**Excerpt provided**
____
Second District, Division 4 Affirms Lower Court’s Section 6147 Ruling.
Contingency fee retention agreement modifications must meet with Business and Professions Code section 6147’s requirements for the contents of the agreement. If not, the modification likely will be found unenforceable, meaning that the attorney will lose the added fees that would have stemmed from a valid modification. The next case illustrates the dire consequences from not complying with section 6147.
The Second District, Division 4, in Hellinger v. Osborne, Case No. B214216 (2d Dist., Div. 4 Sept. 24, 2010) (unpublished), affirmed a trial court’s determination that a contingency fee attorney was not entitled to enforce a settlement agreement with a modified 50% contingency fee but could only enforce the original retainer agreement allowing for a 40% recovery after arbitration.
The reason? The modified agreement did not comply with section 6147, because it was never signed by the lawyer and it did not state that the contingency fee was negotiable (the modification was contained in a settlement agreement signed by the client alone). Although the original retention agreement was compliant, the modification did not comply with 6147 so that the modified fee arrangement could not be enforced. (Stroud v. Tunzi, 160 Cal.App.4th 377, 383 (2008).)
____
**Recorded information**

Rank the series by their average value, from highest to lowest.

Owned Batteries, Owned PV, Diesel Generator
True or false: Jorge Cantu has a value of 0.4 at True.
____
**Task instructions**
A - From the summary of the section 6147 ruling, reproduce word for word the part that opens with the words containing "Second District, Division 4 Affirms" and closes with "with section 6147.".
B - According to the summary of the section 6147 ruling, what recovery did the original retainer agreement allow the attorney after arbitration?

**Solved problems**
A -
Second District, Division 4 Affirms Lower Court’s Section 6147 Ruling.
Contingency fee retention agreement modifications must meet with Business and Professions Code section 6147’s requirements for the contents of the agreement. If not, the modification likely will be found unenforceable, meaning that the attorney will lose the added fees that would have stemmed from a valid modification. The next case illustrates the dire consequences from not complying with section 6147.

B - A 40% recovery.